Why Go déconstruit son rythme, et offre un rock puissant à la mélodie frénétique. Alors, d’une superbe légèreté, s’ouvre une ballade rock, Black, où le chant calme et posé d’Eddie Vedder vibre et s’affirme dans une atmosphère étrange, aux frontières du lugubre. « Tatooed everything… », le texte évoque les pertes qui s’inscrivent au plus profond des chairs, les marques indélébiles que la vie laisse au corps. Dans une envolée puissante, Pearl Jam tourne la boucle finale de Black, le circuit inextricable de l’existence. Les harmoniques de Jeremy et la douceur brute des violentes désillusions de l’adolescence : Eddie Vedder raconte, sans concession, l’isolement d’un enfant abandonné entre ses deux parents indifférents, ce qui se perd de possibilités dans l’inattention coupable des absences de communication. Cette force inexplorée de l’adolescence transpire à chaque riff du morceau. Il y a de l’inéluctable dans la musique de Pearl Jam, le temps implacable y détruit les illusions, l’inévitable fin de l’enfance, cruelle, est vécue comme un drame, la mort de l’innocence s’accompagne de la perte d’une certaine confiance naturelle. C’est la prise de conscience douloureuse des règles d’un jeu qui nous dépasse, et auxquelles il va falloir se frotter quoi qu’il en coûte.
Après l’intensité, la voix solide et confortable de Vedder nous cueille sur Oceans, nous emmène voguer sur la cime des vagues d’un océan capricieux, et nous offre une courte pause d’espoir et d’air pur. Soudain Porch, l’urgence nous projette dans le cyclone : « what the fuck is this word ? » interroge Vedder. C’est toujours l’emprise incessante du monde extérieur sur la vie intime, au mépris du rythme individuel, et c’est encore, jusque dans les guitares impulsives, pressées et indomptables, l’urgence de s’en extraire. Après la résilience, Garden calme la rage pour chanter avec une calme assurance, la certitude que les épreuves non seulement nous enrichissent, mais nous fortifient également : « I will walk ».

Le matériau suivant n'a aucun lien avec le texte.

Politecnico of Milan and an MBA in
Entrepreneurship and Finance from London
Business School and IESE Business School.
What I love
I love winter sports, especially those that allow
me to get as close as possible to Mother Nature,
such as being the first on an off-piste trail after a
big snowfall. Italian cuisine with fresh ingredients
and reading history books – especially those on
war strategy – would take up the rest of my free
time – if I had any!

Il y a encore cette énergie positive dans les méandres et les profondeurs de Deep, cette même rage intacte, toujours contenue, en suspension. Et la mélodie céleste appuie les envolées oniriques d’une sourde supplique « Release me… »

Ten est un premier album fort.
Non contents de servir un rock solide et propre, ample de mille respirations mais compact d’une seule énergie comprimée là, les jeunes musiciens laissent Eddie Vedder clamer des textes poétiques, dramatiques et engagés, pour faire le constat sévère de l’uniformisation culturelle par le bas. Pearl Jam orne des certitudes fortes d’une musique plus mélodique, plus travaillée, que le grunge habituel, mais l’esprit est là.
Jusque dans cette longue plage instrumentale cachée avant les bonus.
Les années passent et ce cd, parmi les premiers de ma collection, malgré le temps, me procure toujours les mêmes sensations. Le constat des dysfonctionnements sociaux crée une rage positive, sourde et violente : cœur rebelle, Pearl Jam s’harmonise dans l’agitation.